Records from a data collection

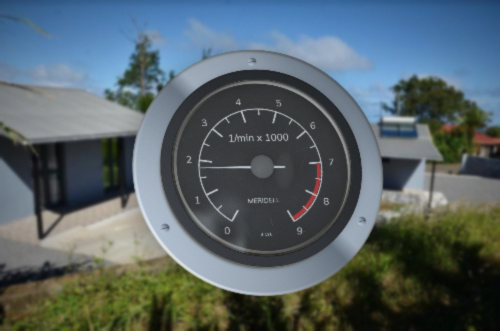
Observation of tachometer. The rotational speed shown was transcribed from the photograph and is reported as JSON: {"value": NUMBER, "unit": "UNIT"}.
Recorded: {"value": 1750, "unit": "rpm"}
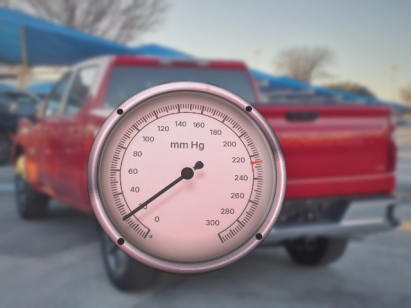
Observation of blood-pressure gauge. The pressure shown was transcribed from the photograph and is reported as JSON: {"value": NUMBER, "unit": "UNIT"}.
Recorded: {"value": 20, "unit": "mmHg"}
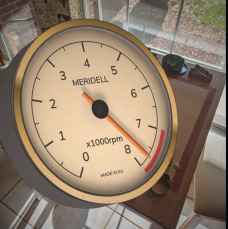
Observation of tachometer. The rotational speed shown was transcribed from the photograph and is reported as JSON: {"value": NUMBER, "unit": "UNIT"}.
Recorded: {"value": 7750, "unit": "rpm"}
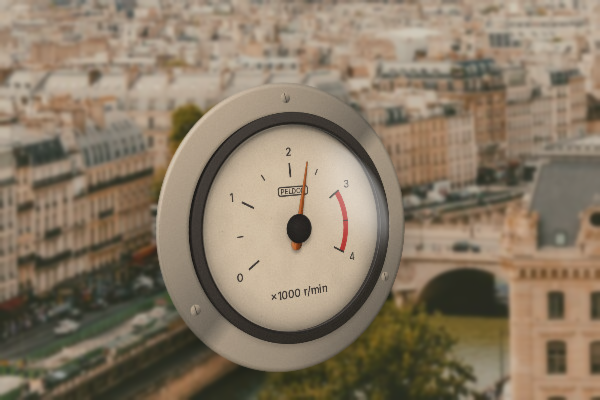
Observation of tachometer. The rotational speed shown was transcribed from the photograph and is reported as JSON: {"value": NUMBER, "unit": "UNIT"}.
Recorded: {"value": 2250, "unit": "rpm"}
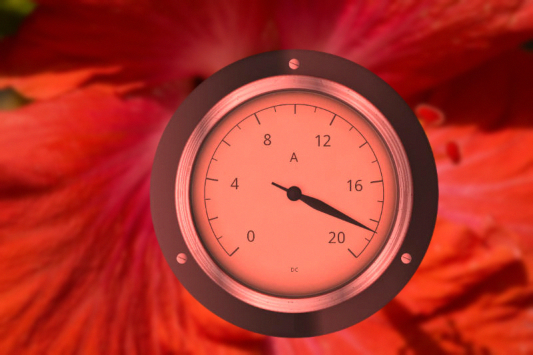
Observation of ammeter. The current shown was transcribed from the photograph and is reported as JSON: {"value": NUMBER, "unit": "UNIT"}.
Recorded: {"value": 18.5, "unit": "A"}
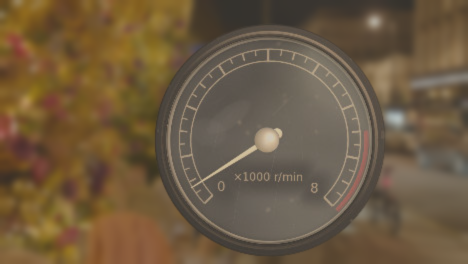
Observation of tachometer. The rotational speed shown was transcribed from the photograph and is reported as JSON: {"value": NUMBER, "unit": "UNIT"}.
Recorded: {"value": 375, "unit": "rpm"}
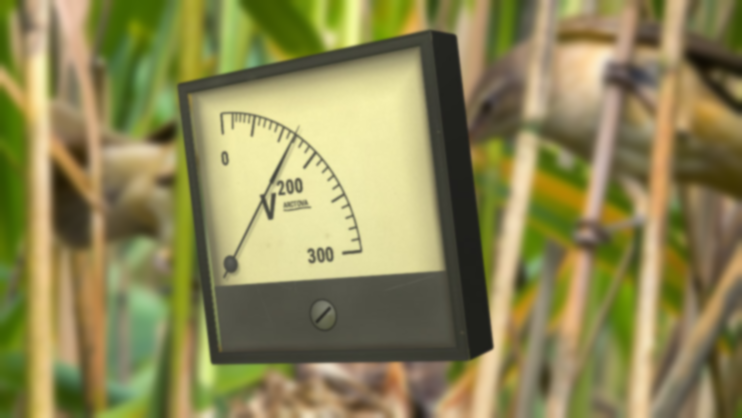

• [Required action] Recast the lines above as a JSON list of strings, one string per line. Skip blank lines and leave out the pictures.

• [Response]
[
  "Observation of tachometer. The rotational speed shown was transcribed from the photograph and is reported as JSON: {\"value\": NUMBER, \"unit\": \"UNIT\"}.",
  "Recorded: {\"value\": 1750, \"unit\": \"rpm\"}",
  "Observation of blood-pressure gauge. The pressure shown was transcribed from the photograph and is reported as JSON: {\"value\": NUMBER, \"unit\": \"UNIT\"}.",
  "Recorded: {\"value\": 20, \"unit\": \"mmHg\"}",
  "Observation of tachometer. The rotational speed shown was transcribed from the photograph and is reported as JSON: {\"value\": NUMBER, \"unit\": \"UNIT\"}.",
  "Recorded: {\"value\": 7750, \"unit\": \"rpm\"}",
  "Observation of tachometer. The rotational speed shown was transcribed from the photograph and is reported as JSON: {\"value\": NUMBER, \"unit\": \"UNIT\"}.",
  "Recorded: {\"value\": 2250, \"unit\": \"rpm\"}",
  "Observation of ammeter. The current shown was transcribed from the photograph and is reported as JSON: {\"value\": NUMBER, \"unit\": \"UNIT\"}.",
  "Recorded: {\"value\": 18.5, \"unit\": \"A\"}",
  "Observation of tachometer. The rotational speed shown was transcribed from the photograph and is reported as JSON: {\"value\": NUMBER, \"unit\": \"UNIT\"}.",
  "Recorded: {\"value\": 375, \"unit\": \"rpm\"}"
]